Sunday, August 11, 2013
The Real Technicality
The Real Technicality
At A Public Defender, Gideon offers a blurb from the concurrence of some otherwise unremarkable Connecticut opinion that sums up one of the nasty little sucky secrets of the system.
ROGERS, C. J., concurring. I agree with the majority’s conclusion in part II of its opinion that appellate review of a waived constitutional claim that the jury instructions failed to include an essential element of the crime charged is barred by this court’s decision in State v. Kitchens, 299 Conn. 447, 482–83, 10 A.3d 942 (2011). I write separately to emphasize that it is an unanswered question whether such claims are subject to plain error review. Because the defendant in the present case did not seek plain error review, however, I leave that question for another day.
And in his finely-honed way, Gideon explains the significance of the concurrence:
Those 6 lines make me want to throw up.
While defendants are often accused of trying to avoid responsibility by use of that dreaded technicality, the Constitution, few people point out that the real technicality is embodied by this concurrence: that a defendant can be imprisoned, even executed, because a court was able to avoid doing its duty of determining whether he was convicted in accordance with law based upon lack of preservation. Lack of preservation is the ultimate technicality, that a lawyer failed to raise, object or sufficiently explain an argument, so that the reviewing court can simply ignore a constitutional deprivation.

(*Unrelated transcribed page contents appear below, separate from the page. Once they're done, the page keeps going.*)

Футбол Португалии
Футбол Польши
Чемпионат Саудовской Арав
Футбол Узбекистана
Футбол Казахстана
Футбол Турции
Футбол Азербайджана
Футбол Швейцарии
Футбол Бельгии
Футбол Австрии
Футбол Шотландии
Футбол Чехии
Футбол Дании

You want technicalities? You got ‘em. While some might argue that one of the roles, perhaps the most critical role, of the neutral magistrate is to assure every defendant that his constitutional rights are protected, despite any failing, incompetence, tactical error of a lawyer, courts see it completely differently. Miss an objection to a horribly erroneous jury charge the omits a necessary element of a crime? You are screwed. The judges chuckle over the easy decision, saving their energies for those cases that require them to think long and hard about how to affirm the conviction.
The point has been made here before, but is worth making again. Preservation is the cheapest excuse for a court to fail to do its duty.
Preservation is intended to provide fairness to the judge below, to protect her from the stigma of reversal for an error that was never claimed or presented, and hence she had no opportunity to avoid. But nowhere in the Constitution do we find anything about the rights of judges to fairness or protection. And certainly, no notion of fairness to judges can be said to trump the rest of those express rights that are provided defendants. How did preservation come to trump all else?
There is an ugly, cynical side to preservation that is hidden behind this fairness notion. This is particularly true when you remember that the first level appellate courts maintain the power to review anything they want to review, making preservation an announcement that they have affirmatively chosen to ignore injustice and error.
Most of the time, judges will make at least the minimal effort to couch their reliance on lack of preservation in rhetoric that makes it appear less than wholly unprincipled and slightly legitimate. But in the example Gideon offers, it is flagrantly held out as a “gotcha” to escape the hard work of adjudicating.
The lawyer screwed up. The lawyer waived it at trial, then left it out of his appellate brief. Hah! Now, per Rogers’ concurrence, we can affirm without even pretending to care that a defendant has been denied his constitutional rights. Gotcha!!!
It’s not that there aren’t rational arguments in favor of preservation. There’s the rather insignificant concern of judicial economy, not making judges work too hard unnecessarily. There’s the “two bites of the apple” argument, that a defendant can’t take a tactical position before one court and then take the opposite position later, though this argument is far stronger when the defendant has chosen his lawyer rather than get saddled with one because of indigence.
But for the most part, the issue arises out of mistake, a simple screw-up in failing to notice and raise an issue that needed raising. The lawyer screwed up. The lawyer just plain failed to do a good enough job, though he stayed awake through most of the trial which is sufficient to overcome ineffective assistance of counsel. Shocking, I know, but it happens.
So that might be a place where the court decides to step in, to see its role as the gatekeeper of the law and Constitution. To assure that no defendant is ever convicted because the lawyer failed to provide what the Constitution demands. The irony of holding a defendant accountable to the most intricate demands of the law, upon penalty of imprisonment or perhaps even death, while everybody else in the courtroom gets a free pass, remains the perpetual paradox.
As Gideon notes, the Rogers concurrence embodies the lowest, the worst, the most disgraceful view of how little rigor the law demands before imprisoning a human being. And like Gideon, it makes me want to throw up. Clearly, it doesn’t bother C.J. Chase T. Rogers in the slightest, and she felt the need to write a concurrence to make that emphatically clear.